Farmers whose debt is waived will become eligible for fresh credit after June 30, by which time the relief package will have been completed.

Announcing the broad contours of the Rs 60,000-crore (Rs 600 billion) farm loan waiver package, the biggest loan relief in India's fiscal history, Finance Minister P Chidambaram said he was "totally confident of the government's capacity to finance the package over the next three agricultural years".

In a strongly-worded speech that addressed his colleagues in the Congress as much as the opposition, the finance minister also promised that the package will be implemented at the ground level by bank branch managers in a non-discretionary manner.

"The relief to small and marginal farmers will amount to nearly 84 per cent of the total package, with the balance for other farmers," Chidambaram added.

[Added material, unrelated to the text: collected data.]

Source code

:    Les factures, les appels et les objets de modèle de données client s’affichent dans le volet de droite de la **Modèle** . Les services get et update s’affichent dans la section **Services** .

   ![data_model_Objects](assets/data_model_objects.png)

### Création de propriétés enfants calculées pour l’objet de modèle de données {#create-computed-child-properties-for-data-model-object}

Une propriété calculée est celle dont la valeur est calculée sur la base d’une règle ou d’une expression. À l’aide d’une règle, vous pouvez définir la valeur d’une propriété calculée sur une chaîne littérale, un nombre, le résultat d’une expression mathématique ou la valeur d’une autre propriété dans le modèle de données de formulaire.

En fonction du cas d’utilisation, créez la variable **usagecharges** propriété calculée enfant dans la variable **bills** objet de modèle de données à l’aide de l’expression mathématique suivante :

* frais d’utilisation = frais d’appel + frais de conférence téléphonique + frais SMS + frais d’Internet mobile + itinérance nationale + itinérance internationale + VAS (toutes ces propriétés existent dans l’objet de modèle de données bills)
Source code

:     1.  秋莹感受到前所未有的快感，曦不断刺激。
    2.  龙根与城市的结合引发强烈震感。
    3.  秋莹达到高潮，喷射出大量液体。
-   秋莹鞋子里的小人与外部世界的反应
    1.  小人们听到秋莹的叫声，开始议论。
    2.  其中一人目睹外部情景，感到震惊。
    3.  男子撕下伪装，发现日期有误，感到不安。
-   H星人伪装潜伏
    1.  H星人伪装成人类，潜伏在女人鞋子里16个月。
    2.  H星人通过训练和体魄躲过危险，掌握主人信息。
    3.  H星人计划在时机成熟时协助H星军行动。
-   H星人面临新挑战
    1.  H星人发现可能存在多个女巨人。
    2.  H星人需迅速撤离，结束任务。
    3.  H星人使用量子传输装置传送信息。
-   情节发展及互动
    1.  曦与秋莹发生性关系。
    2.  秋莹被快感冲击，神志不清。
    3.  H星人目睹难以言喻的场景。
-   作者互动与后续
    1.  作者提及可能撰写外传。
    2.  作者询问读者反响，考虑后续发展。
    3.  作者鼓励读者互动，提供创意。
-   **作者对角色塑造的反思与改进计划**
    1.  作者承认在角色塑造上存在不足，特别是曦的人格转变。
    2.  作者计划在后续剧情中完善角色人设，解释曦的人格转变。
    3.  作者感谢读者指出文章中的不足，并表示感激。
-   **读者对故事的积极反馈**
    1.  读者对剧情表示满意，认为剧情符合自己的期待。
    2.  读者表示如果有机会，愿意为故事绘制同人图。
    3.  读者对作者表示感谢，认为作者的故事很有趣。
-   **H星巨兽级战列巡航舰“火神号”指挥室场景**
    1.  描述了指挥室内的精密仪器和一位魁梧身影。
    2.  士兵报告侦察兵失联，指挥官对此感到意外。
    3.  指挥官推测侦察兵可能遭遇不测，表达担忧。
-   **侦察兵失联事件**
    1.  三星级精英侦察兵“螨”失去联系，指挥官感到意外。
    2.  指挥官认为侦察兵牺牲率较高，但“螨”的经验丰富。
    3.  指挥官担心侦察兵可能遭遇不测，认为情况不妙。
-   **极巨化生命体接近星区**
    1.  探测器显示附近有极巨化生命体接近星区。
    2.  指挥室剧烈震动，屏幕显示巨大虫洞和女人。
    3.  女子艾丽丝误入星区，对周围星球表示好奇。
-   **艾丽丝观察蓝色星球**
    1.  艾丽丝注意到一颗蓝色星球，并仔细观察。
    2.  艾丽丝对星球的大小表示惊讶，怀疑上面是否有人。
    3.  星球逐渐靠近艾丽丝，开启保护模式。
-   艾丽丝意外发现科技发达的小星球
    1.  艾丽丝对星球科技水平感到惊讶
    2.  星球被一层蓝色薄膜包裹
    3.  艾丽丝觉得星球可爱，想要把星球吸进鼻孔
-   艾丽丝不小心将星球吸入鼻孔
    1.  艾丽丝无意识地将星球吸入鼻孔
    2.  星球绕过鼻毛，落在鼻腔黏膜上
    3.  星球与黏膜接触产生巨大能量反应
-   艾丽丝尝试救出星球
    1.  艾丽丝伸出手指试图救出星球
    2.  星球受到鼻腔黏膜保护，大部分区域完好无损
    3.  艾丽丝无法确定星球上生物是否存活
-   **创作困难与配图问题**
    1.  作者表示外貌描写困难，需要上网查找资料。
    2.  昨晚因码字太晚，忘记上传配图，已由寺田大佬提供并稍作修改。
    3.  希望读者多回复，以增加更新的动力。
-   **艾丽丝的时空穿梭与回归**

The government has, for the time being, retained the package size at Rs 60,314 crore (Rs 603.14 billion), but Chidambaram said these provisional figures could be revised once the Reserve Bank of India [Get Quote] and National Bank for Agriculture and Rural Development, the apex refinance bank, submit branch-wise details of overdue accounts by March 20, 2008. Random audits of sample bank branches will be conducted to verify the data.

"Provisional estimates indicate that the relief will comprise Rs 50,524 crore (Rs 505.24 billion) on account of debt waiver to small and marginal farmers and Rs 9,790 crore (Rs 97.90 billion) as relief to other farmers as a one-time settlement at 25 per cent of their overdues," Chidambaram said.

As expected, the government has decided to compensate lenders --cooperatives, regional rural banks (RRBs) and scheduled commercial banks -- in cash within three agricultural years starting July 1, 2008, and ending June 30, 2011.

The compensation is front-loaded, with nearly 42 per cent of the entire amount (see table) being released to the institutions immediately after June 30 this year when the first supplementary demands for grants for 2008-09 are approved by Parliament.

The package is frontloaded in favour of cooperative institutions and RRBs, which typically have more liquidity constraints than scheduled commercial banks, Chidambaram added.

In terms of institutions, an estimated 55 per cent of the package will be to borrowers from cooperative institutions; 35 per cent to borrowers from scheduled commercial banks; and 10 per cent to borrowers from RRBs.

The package will be financed as part of regular budget exercise, through tax and non-tax revenues. Chidambaram stressed that the government would borrow funds for the package only as a "last resort".

The finance minister added that the fiscal burden in any single year would not be more than 0.25 per cent of GDP. "In 2008-09 it will be 0.25 per cent, declining every successive year to about 0.1 per cent in 2011-12," he said.

Based on expenditure of Rs 7,50,884 crore (Rs 7508.84 billion) in 2008-09, the average annual debt relief burden is Rs 15,000 crore (Rs 150 billion) or 2 per cent of total expenditure. In future years, the proportion would be even smaller.

Chidambaram also said the government would finance the package from buoyant tax revenues and, if required, from non-tax revenues as well as non-debt capital receipts. If there was any shortage thereafter, the government would borrow money, he said.

The finance minister did not, however, incorporate suggestions for expanding the loan waiver to dryland farmers and those with bigger holdings proffered by party MP Rahul Gandhi but promised to consider such suggestions.